__WHAT IS BEING ASKED__. Which lines in the material below contain the word "largest" with the same capitalization? Copy each of those lines.

-- STORED DATA follows --

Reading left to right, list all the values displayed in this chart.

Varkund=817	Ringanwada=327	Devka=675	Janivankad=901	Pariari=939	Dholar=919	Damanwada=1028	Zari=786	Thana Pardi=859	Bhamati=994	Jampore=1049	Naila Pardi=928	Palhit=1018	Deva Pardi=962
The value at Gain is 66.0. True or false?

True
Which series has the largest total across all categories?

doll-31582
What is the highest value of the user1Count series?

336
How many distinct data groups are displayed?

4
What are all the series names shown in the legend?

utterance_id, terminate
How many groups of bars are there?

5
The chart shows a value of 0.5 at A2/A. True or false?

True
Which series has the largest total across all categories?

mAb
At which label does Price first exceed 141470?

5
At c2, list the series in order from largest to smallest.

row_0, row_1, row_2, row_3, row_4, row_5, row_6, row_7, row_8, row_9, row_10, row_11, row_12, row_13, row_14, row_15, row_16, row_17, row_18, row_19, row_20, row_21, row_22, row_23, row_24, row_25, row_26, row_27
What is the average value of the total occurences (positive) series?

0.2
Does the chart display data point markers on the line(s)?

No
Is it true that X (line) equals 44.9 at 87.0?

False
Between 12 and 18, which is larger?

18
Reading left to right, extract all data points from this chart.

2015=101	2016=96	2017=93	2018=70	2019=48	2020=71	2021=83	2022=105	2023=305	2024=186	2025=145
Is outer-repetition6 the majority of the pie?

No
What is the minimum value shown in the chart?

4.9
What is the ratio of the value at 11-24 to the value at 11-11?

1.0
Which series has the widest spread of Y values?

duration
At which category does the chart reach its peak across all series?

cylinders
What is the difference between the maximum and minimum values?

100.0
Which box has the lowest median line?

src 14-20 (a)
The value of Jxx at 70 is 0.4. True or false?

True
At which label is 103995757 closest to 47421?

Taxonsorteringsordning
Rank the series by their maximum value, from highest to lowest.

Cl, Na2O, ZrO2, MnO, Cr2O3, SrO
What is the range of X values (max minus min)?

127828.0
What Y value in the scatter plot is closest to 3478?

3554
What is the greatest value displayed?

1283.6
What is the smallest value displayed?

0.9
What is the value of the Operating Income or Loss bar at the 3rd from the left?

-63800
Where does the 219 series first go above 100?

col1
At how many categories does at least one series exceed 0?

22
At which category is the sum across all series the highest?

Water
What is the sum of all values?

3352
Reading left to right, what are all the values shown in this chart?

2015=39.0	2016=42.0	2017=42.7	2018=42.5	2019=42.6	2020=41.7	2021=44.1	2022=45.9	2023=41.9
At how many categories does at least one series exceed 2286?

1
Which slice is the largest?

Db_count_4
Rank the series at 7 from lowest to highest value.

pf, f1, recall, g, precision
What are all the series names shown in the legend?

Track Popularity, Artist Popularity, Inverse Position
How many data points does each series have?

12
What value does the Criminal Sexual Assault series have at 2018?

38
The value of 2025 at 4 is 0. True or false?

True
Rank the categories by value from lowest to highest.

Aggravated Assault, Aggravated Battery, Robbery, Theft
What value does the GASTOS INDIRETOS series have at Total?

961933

-- STORED DATA concluded --

__OUTPUT FOR THIS TASK__.
Which series has the largest total across all categories?
Which series has the largest total across all categories?
At c2, list the series in order from largest to smallest.
Which slice is the largest?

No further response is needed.